ESTRATTO FORNITO
§
Accoglienza e turismo

Bosio offre un’accoglienza legata alla dimensione del borgo e al suo contesto naturale.

 

Strutture ricettive, ristorazione e attività all’aria aperta rendono il paese un punto di riferimento per chi cerca un turismo lento, legato al paesaggio e alla scoperta del territorio.

 

La vicinanza al Parco Naturale delle Capanne di Marcarolo e alle colline del Gavi DOCG favorisce la presenza di visitatori interessati a escursionismo, enogastronomia e percorsi tra natura e tradizioni locali.

Uno sguardo sulla storia

Bosio ha origini antiche legate alla sua posizione lungo le vie di collegamento tra la pianura e il mare.
§
DATI FORNITI
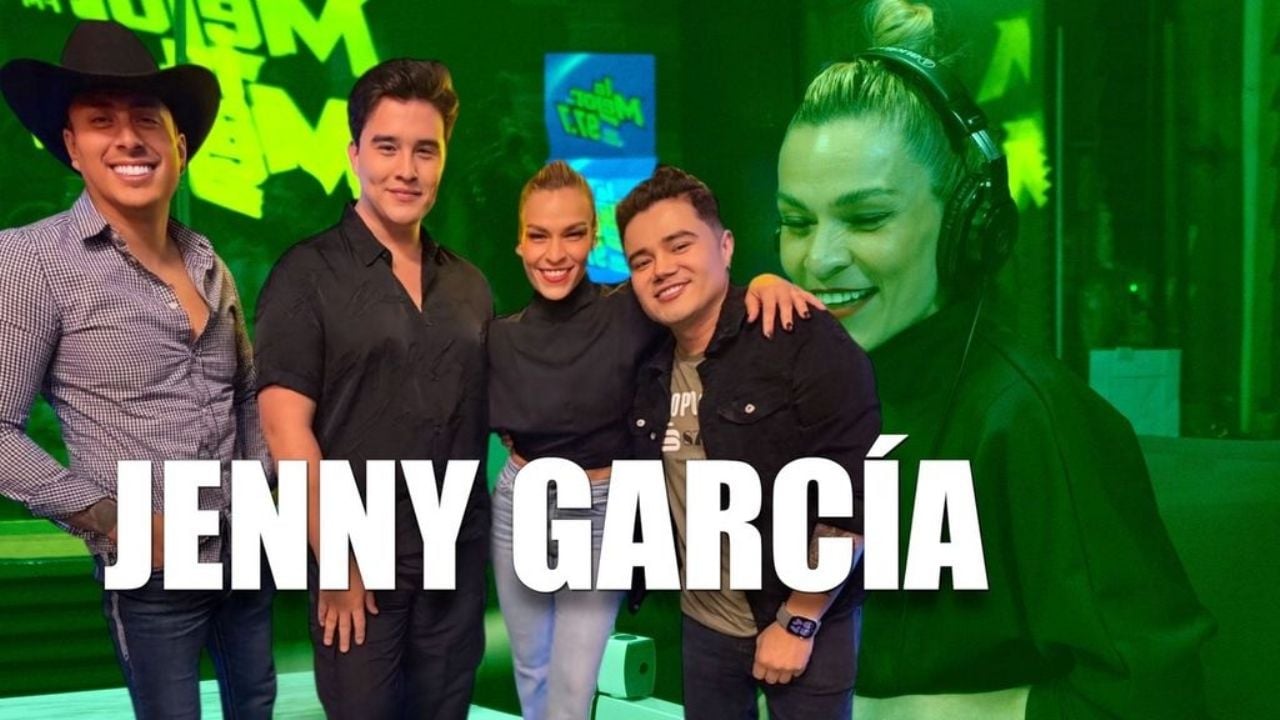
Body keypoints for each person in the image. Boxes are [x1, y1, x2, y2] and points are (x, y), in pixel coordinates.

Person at [774, 1, 1214, 717]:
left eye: (866, 218)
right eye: (796, 221)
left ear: (967, 223)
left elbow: (1154, 697)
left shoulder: (1036, 421)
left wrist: (902, 713)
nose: (817, 258)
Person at [0, 20, 275, 720]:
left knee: (257, 705)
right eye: (102, 120)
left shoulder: (207, 258)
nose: (128, 138)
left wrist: (261, 499)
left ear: (179, 146)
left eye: (146, 119)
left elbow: (246, 394)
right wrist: (114, 521)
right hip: (148, 570)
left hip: (243, 549)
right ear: (72, 145)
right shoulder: (32, 260)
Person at [487, 160, 819, 720]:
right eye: (539, 236)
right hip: (518, 503)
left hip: (602, 513)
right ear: (520, 242)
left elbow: (710, 295)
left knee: (572, 686)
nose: (555, 253)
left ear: (594, 238)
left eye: (572, 233)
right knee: (531, 671)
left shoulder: (630, 311)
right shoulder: (499, 336)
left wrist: (765, 283)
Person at [254, 58, 491, 720]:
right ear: (355, 154)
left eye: (425, 150)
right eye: (387, 147)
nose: (406, 169)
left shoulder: (470, 285)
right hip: (358, 567)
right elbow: (284, 430)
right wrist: (336, 561)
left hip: (453, 564)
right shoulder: (305, 274)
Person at [619, 165, 880, 720]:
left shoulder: (800, 337)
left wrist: (799, 620)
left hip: (802, 620)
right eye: (641, 260)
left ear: (726, 246)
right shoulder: (648, 366)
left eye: (679, 245)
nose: (661, 268)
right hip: (704, 628)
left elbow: (856, 496)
§
COSA SI CHIEDE
A - Secondo il testo su Bosio, a quale parco naturale si trova vicino il paese?
B - Traduci in inglese questa frase del testo su Bosio: "Bosio offre un’accoglienza legata alla dimensione del borgo e al suo contesto naturale."
C - Riprendi il testo su Bosio e proseguilo a partire dalla sua ultima frase.
I dati sono materiale a sé, distinto dal testo su Bosio.

RISPOSTE PER NUMERO
A - Al Parco Naturale delle Capanne di Marcarolo.

B - Bosio offers hospitality tied to the scale of the village and to its natural setting.

C -
Nel Medioevo il territorio fu controllato da diverse signorie locali e successivamente entrò nell’orbita della Repubblica di Genova, condividendo il destino storico di gran parte dell’Oltregiogo.

 

Nel corso dei secoli il paese mantenne una forte vocazione agricola e rurale, sviluppando un rapporto diretto con il paesaggio circostante.

 

Durante il Novecento, il territorio di Bosio fu anche teatro di eventi legati alla Resistenza, memoria ancora oggi presente e parte integrante dell’identità locale.